In 1995, the Library acquired the private collection of Martin Bircher, which details the history and activities of the Fruchtbringende Gesellschaft, Germany’s oldest learned society. It contains more than 600 early printed works, 300 manuscript items, and 300 pictorial items related to the society’s scope of activities in the 17th century; it is an invaluable source for the study of Early Modern German literature, and is presented in a digital exhibit. Special collections in German Studies at UC Berkeley and other institutions statewide are also indexed at the Online Archive of California.

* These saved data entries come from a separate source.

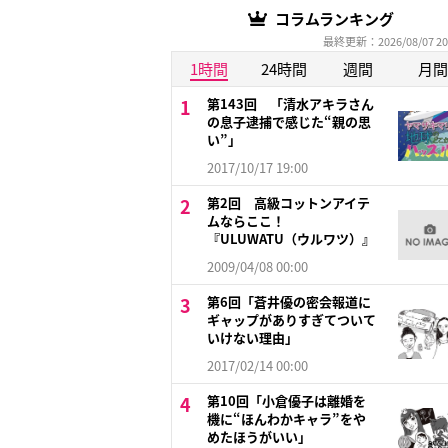
コラムランキング
最終更新：2026/08/07 20
1時間
24時間
週間
月間
第143回 「清水アキラさん
の息子逮捕で感じた“親の思
い”」
2017/10/17 19:00
第2回 高級コットンアイテ
ムならここ！
『ULUWATU（ウルワツ）』
2009/04/08 00:00
第6回「蒼井優の密会報道に
ギャップがありすぎてついて
いけない理由」
2017/02/14 00:00
第10回「小倉優子は離婚を
機に“ほんわかキャラ”をや
めたほうがいい」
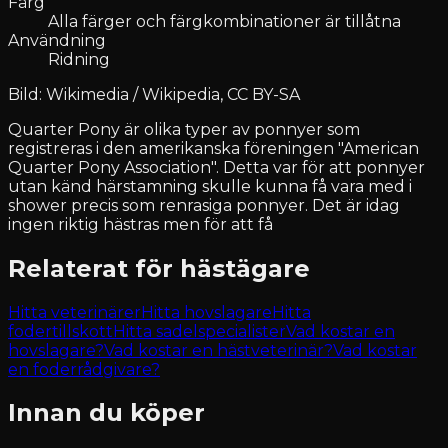
Färg
Alla färger och färgkombinationer är tillåtna
Användning
Ridning
Bild: Wikimedia / Wikipedia, CC BY-SA
Quarter Pony är olika typer av ponnyer som
registreras i den amerikanska föreningen "American
Quarter Pony Association". Detta var för att ponnyer
utan känd härstamning skulle kunna få vara med i
shower precis som renrasiga ponnyer. Det är idag
ingen riktig hästras men för att få
Relaterat för hästägare
Hitta veterinärer
Hitta hovslagare
Hitta
fodertillskott
Hitta sadelspecialister
Vad kostar en
hovslagare?
Vad kostar en hästveterinär?
Vad kostar
en foderrådgivare?
Innan du köper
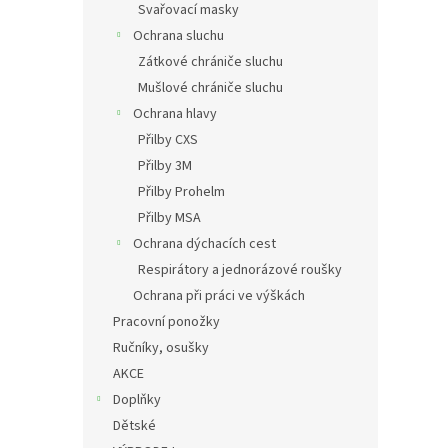
Svařovací masky
Ochrana sluchu
Zátkové chrániče sluchu
Mušlové chrániče sluchu
Ochrana hlavy
Přilby CXS
Přilby 3M
Přilby Prohelm
Přilby MSA
Ochrana dýchacích cest
Respirátory a jednorázové roušky
Ochrana při práci ve výškách
Pracovní ponožky
Ručníky, osušky
AKCE
Doplňky
Dětské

Selection of items from the Fruchtbringende Gesellschaft collection

title page of Zeit-kürtzende Erbaüliche Lust (1692) by Franz Christian Paullini;

page from Glückwünschende Freudensdarstellung (1655) by Duchess Sophie Elisabeth;

engraving of the village of Hornhausen from Threnen-Brunnen Christi und seiner Gläubigen beym Gnaden- Heil- und Wunderbrunnen zu Hornhausen (1646) by Balthasar Balduin

Media Resources Center

The Library’s Media Resources Center holds one of the largest collections of media in a US academic library. Located on the basement floor of Moffitt Library, the collection consists of more than 20,000 videos, more than 1,000 DVDs, and more than 3,000 spoken-word audio tapes. Holdings include over 500 German language films, including feature films, literary and dramatic adaptations, and documentary works. The feature collection includes more than 50 DDR films produced by the DEFA studios during the period 1950-1980. Hundreds of German films are additionally available online through the Library’s subscription to Kanopy.

Digital Collections

The Library has assembled an extensive collection of German Studies materials in digital form, including complete editions of many major literary and historical figures such as Brecht, Kafka, Goethe, Schiller, and Luther, monumental sets such as the Monumenta Germaniae Historica, standard reference materials such as dictionaries, encyclopedias, indexes, and directories, online newspapers and scholarly journals, and many other types of digital content. An overview of these materials can be seen at the Library’s German resources homepage and also within the Library’s database guide.